So building, which local government can regulate, is key to the efforts of more than 720 mayors nationwide who have pledged to meet the targets of the Kyoto Protocol, the international treaty to limit global warming. The Bush administration opposes the agreement.

Mayor Antonio Villaraigosa applauded the Planning Commission's action. "In the city with the dirtiest air in America, reducing our carbon footprint is not a luxury but an absolute necessity," he said. "Green building may be the most significant thing we can do."

Villaraigosa has pledged to lower the city's greenhouse emissions 35% below 1990 levels by 2030. Statewide, California's landmark 2006 global warming law mandates a cut in carbon emissions to 1990 levels by 2020.

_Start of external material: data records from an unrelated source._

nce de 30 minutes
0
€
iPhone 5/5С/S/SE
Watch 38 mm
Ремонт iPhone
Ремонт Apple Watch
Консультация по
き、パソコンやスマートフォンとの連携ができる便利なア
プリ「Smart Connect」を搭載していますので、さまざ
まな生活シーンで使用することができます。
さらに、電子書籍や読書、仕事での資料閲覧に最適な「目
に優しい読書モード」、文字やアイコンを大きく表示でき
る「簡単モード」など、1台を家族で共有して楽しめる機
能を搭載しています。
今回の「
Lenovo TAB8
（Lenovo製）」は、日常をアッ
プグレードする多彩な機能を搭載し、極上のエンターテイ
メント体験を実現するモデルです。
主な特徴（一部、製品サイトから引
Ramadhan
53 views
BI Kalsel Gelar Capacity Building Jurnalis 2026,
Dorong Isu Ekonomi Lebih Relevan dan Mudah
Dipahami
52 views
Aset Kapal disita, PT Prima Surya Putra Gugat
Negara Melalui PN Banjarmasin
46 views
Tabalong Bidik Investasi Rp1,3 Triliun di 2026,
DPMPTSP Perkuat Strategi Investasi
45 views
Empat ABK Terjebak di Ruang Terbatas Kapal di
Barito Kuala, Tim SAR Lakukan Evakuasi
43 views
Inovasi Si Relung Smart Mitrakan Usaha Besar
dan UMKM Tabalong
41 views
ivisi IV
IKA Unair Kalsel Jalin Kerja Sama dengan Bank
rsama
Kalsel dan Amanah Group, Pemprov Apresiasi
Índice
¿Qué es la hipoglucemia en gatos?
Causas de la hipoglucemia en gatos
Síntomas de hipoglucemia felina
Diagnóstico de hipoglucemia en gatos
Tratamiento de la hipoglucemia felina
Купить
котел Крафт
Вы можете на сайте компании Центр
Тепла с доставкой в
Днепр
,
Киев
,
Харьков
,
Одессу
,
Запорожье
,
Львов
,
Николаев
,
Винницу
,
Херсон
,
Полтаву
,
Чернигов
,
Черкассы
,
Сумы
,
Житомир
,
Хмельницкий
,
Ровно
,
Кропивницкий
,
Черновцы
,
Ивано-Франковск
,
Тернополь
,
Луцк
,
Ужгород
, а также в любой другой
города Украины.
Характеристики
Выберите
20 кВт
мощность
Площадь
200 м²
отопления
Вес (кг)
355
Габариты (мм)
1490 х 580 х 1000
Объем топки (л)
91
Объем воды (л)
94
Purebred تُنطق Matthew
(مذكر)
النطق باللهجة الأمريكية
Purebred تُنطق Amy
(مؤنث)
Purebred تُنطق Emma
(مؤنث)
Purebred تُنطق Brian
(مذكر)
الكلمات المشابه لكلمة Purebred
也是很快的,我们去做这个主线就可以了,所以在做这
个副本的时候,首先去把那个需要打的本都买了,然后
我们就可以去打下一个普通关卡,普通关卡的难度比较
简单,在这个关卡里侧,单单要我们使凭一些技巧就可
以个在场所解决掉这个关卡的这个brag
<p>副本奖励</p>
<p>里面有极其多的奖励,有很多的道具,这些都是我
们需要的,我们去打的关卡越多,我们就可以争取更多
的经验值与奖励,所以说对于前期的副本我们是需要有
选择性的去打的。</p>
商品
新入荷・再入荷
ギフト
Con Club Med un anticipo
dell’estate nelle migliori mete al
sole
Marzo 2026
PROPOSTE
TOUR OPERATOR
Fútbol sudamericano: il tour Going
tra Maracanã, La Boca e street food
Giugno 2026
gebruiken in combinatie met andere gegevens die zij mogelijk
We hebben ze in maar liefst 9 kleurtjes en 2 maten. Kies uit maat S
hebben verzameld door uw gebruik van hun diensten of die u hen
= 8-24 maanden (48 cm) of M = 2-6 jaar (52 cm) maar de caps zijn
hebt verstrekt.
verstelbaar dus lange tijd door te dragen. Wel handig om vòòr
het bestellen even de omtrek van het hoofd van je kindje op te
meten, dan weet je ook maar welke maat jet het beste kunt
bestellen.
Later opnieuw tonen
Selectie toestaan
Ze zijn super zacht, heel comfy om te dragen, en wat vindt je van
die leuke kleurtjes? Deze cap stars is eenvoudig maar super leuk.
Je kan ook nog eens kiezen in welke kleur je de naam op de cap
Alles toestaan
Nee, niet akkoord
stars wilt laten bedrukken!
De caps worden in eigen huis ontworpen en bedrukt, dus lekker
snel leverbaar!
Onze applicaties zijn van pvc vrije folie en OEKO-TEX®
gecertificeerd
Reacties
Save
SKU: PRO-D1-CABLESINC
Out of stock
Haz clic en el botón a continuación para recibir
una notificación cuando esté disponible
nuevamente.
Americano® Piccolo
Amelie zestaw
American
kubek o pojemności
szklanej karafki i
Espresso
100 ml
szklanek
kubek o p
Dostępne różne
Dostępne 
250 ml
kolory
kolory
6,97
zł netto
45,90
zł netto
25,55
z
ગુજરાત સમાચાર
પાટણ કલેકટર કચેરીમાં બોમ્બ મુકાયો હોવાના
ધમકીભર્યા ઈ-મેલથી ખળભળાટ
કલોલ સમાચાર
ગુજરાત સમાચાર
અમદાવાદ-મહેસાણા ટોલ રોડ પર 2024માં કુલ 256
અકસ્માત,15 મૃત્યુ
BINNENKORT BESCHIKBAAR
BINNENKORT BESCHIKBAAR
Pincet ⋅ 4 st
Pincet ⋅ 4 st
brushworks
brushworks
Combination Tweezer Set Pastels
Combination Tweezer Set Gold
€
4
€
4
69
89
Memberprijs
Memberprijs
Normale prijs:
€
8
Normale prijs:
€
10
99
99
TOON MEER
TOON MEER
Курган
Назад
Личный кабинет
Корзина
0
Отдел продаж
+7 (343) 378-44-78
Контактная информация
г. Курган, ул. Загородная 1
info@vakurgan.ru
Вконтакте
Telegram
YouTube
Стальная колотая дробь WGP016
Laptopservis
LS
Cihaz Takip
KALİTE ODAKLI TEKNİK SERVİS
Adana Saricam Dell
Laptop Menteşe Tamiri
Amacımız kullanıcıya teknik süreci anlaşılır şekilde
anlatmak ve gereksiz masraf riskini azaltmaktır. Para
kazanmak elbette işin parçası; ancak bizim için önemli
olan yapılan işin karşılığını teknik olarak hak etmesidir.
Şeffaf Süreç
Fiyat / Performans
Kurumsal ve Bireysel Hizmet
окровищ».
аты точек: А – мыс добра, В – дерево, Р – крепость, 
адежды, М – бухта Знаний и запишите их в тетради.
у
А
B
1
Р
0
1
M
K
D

Under the L.A. rules, new buildings with more than 50 units or 50,000 square feet of floor area would be required to meet national standards established by the U.S. Green Building Council, a Washington-based nonprofit organization that is working with cities across the country. The measure is expected to come before the City Council early next year.

The standards -- known as Leadership in Energy and Environmental Design, or LEED -- would reduce the amount of energy used in large developments to well below what is required by California's building code, the strictest in the nation.

The city receives about 200 permit requests for large residential, commercial and industrial buildings each year, amounting to about 9% of new construction in Los Angeles.

Nationwide, construction is the biggest manufacturing industry. Buildings account for 39% of U.S. energy use, 70% of electricity consumption and 12% of potable water use.

"Reducing our environmental footprint will make us a more livable city," said Planning Commission President Jane Ellison Usher in approving the new ordinance.